### ENUNCIADO
Prosigue el fragmento sobre la despedida de la escritora imaginaria a partir de su última oración.

### FRAGMENTO SELECCIONADO
Dicha escritora imaginaria se hallaba, al parecer, en plena madurez vital y creativa, pero por su aspecto físico, revelador tal vez de sus desafectos interiores, daba la impresión de tener esa edad turbia que muestran los espíritus mortificados por su propia soberbia despreciativa hacia la excelencia del espíritu.
A la despedida de su cuerpo yacente acudieron, cómo no, el presunto presidente del presunto Gobierno de la nación, otro qué tal entre los vinculados a la cofradía del abuso, de la insidia y del rencor. Y la crema de la política del encono y de la intelectualidad áulica, todos revueltos, todos componentes de las orgías revolucionarias visa-oro, los depredadores del pueblo, los devastadores del Estado, los trincamigajas del reino.
Y como cuanto más hedionda es su sentina, más seguros se sienten en el barco, todos ellos circularon envueltos en sus hedores y sinecuras, en sus efluvios de halitosis y sobaquina morales; todos ellos fronterizos entre lo cursi y lo arrogante, para colocar sus cumplidos responsos, sus rebuscados epitafios. Obviamente, para subrayar la brillantez del acto, los medios afines se encargaron de pronunciar las halagadoras reseñas de rigor, siempre expelentes de un tufillo artificial y engañoso en boca de los criados serviles al Sistema.
La inservible canalla, dispuesta siempre a negar la realidad que retrata su vileza, no quiere admitir que degradar el alma de un pueblo, tiranizar, corromper y asesinar son crímenes que repugnan a cualquier ser humano libre de sañudas perturbaciones. Sin remordimiento alguno y con jactancioso desparpajo, estos cofrades instigadores de violencias, queman iglesias y bibliotecas, con ciudadanos dentro, si es preciso.

### MATERIAL PROPORCIONADO
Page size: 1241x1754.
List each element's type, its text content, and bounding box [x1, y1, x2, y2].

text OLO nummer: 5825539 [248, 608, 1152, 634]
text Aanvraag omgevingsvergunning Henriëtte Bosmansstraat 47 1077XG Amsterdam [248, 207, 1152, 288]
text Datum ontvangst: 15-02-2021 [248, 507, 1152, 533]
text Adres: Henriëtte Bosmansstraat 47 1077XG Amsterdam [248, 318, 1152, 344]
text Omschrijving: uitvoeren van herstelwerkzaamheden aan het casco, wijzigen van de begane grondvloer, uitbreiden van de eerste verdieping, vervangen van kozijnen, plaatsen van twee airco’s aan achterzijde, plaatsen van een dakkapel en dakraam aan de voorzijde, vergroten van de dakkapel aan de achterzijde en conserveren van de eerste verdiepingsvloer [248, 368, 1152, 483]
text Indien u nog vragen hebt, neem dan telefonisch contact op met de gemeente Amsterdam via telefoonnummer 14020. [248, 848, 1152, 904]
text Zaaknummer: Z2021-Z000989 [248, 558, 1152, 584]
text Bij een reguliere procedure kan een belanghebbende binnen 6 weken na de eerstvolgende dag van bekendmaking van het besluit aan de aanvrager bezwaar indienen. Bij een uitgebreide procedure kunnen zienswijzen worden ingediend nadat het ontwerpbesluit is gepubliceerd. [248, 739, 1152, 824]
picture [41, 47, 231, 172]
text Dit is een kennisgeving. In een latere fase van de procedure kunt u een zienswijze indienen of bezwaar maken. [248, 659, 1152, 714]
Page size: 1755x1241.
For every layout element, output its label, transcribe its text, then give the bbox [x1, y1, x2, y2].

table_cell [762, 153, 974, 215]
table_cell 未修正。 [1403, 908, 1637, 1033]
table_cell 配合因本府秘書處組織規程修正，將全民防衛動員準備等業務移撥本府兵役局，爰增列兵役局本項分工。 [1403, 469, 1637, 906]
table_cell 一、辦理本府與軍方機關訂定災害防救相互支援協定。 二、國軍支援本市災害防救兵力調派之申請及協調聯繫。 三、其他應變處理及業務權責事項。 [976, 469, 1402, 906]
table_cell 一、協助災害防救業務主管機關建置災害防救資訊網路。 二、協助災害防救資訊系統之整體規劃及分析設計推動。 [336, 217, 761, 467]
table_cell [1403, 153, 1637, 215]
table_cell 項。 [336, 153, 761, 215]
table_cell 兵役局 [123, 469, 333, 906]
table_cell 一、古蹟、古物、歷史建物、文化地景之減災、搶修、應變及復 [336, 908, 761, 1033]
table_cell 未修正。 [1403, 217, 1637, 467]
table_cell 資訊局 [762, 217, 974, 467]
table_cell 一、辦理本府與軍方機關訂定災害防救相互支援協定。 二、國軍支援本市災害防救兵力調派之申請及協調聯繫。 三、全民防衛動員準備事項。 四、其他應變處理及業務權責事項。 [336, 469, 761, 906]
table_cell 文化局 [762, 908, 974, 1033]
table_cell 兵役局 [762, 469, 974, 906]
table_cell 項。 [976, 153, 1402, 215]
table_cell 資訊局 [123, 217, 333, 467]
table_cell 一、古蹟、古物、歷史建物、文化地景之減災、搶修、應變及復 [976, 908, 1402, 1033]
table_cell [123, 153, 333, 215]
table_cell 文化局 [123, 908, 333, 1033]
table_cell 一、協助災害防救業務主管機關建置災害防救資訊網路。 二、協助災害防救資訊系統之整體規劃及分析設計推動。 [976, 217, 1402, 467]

### RESULTADO
Quemar arte, tradición y cultura, quemar un libro, es aún peor que quemar un hombre, porque mientras que la pérdida de un individuo apenas se percibe más allá de su generación, la destrucción de una obra de mérito es desgracia y pobreza que sufren todas las generaciones futuras. Abandonar la existencia tras haberla dedicado a la animosidad y a la execración no es una etopeya envidiable.
En fin, aquella imaginaria escritora, fanal de los estorbos de la tierra, partió hacia otro mundo con la inquietante carga de ser cómplice activa de la venganza y del estrago, gracias a lo cual pudo acceder en vida a las prebendas que concede el Mal a sus lacayos, en este caso unos intelectuales incapaces de sublevarse contra la tiranía de sus desalmados jefes.
Julio Camba, con su característico humor, dijo que todas las pompas son fúnebres. Sin embargo, hay pompas, y no las de jabón, capaces de rasgar densos celajes y dejar ver, aunque sólo sea por un breve rato, un pedacito de cielo. Si alguna enseñanza tiene este relato sobre una escritora imaginaria, de un país imaginario, en el que los lobos, sabiéndose impunes, no dejaban de hacer pruebas de valor entre corderos, es que puede servirnos para contemplar con adecuada calma ese reducido espacio celeste que la contingencia a veces ofrece.
Y para recordarnos que la muerte, esa presencia que a todos convoca, no es el final.